Damien’s jaw visibly clenched, but he nodded. They walked over to the circle. She couldn’t see anything on the other side of it. Not the rocky mountain walls that formed the end of this little nook in the range, nor wherever it was he’d come from on the other side. She walked along its length, then stood to look at it from the side.
It was barely visible, razor-thin.
“Shut it down,” she said.
Damien hesitated.
“Now.” She tried to put some more steel into her voice.
“I can’t,” he said helplessly.
“Why not?”
“I didn’t make it.”
Anna pointed at his group. “Well who did?
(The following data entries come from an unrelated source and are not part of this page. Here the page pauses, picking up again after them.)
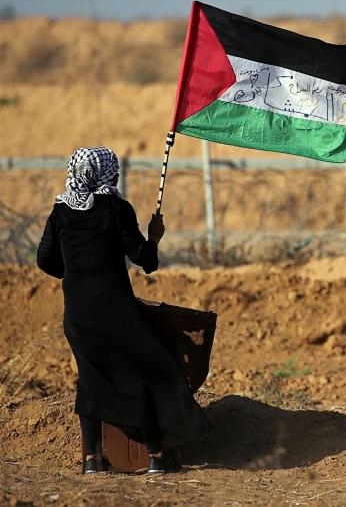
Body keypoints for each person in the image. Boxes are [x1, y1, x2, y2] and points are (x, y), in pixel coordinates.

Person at [36, 147, 214, 474]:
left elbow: (44, 259)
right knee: (147, 370)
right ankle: (157, 456)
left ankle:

Get them over here.”
Damien shook his head. “They’re all on the other side,” he said, bowing his head. “They had to keep it powered so that we could escape.” He frowned, looking the rift up and down. “They said they would close the portal after we were through. The feedback was supposed to destroy them and the room they were in.”
Anna was still processing everything he’d said when the reality of it hit home to her. She gasped. “They were going to sacrifice themselves?”
The big man’s face hardened unhappily. “Listen, Miss. My entire world is gone. Hundreds of millions of us have fallen to these creatures. On the other side of this portal lies Fortress Glacis, a frozen wasteland of a settlement at the very northernmost part of our world. We were forced back there. Maybe two hundred of my people survived to come through. Asking twenty-four more to lay down their lives so that we may escape wasn’t so big a cost to us.” He looked away. “Not anymore, at least.”
Anna’s heart was breaking as he spoke, and every instinct in her screamed to reach out, to pull him into a hug, to tell him she was sorry, that she hadn’t truly understood the scope of what had happened to him and his people.
“You’re not lying about any of this, are you?” she asked softly.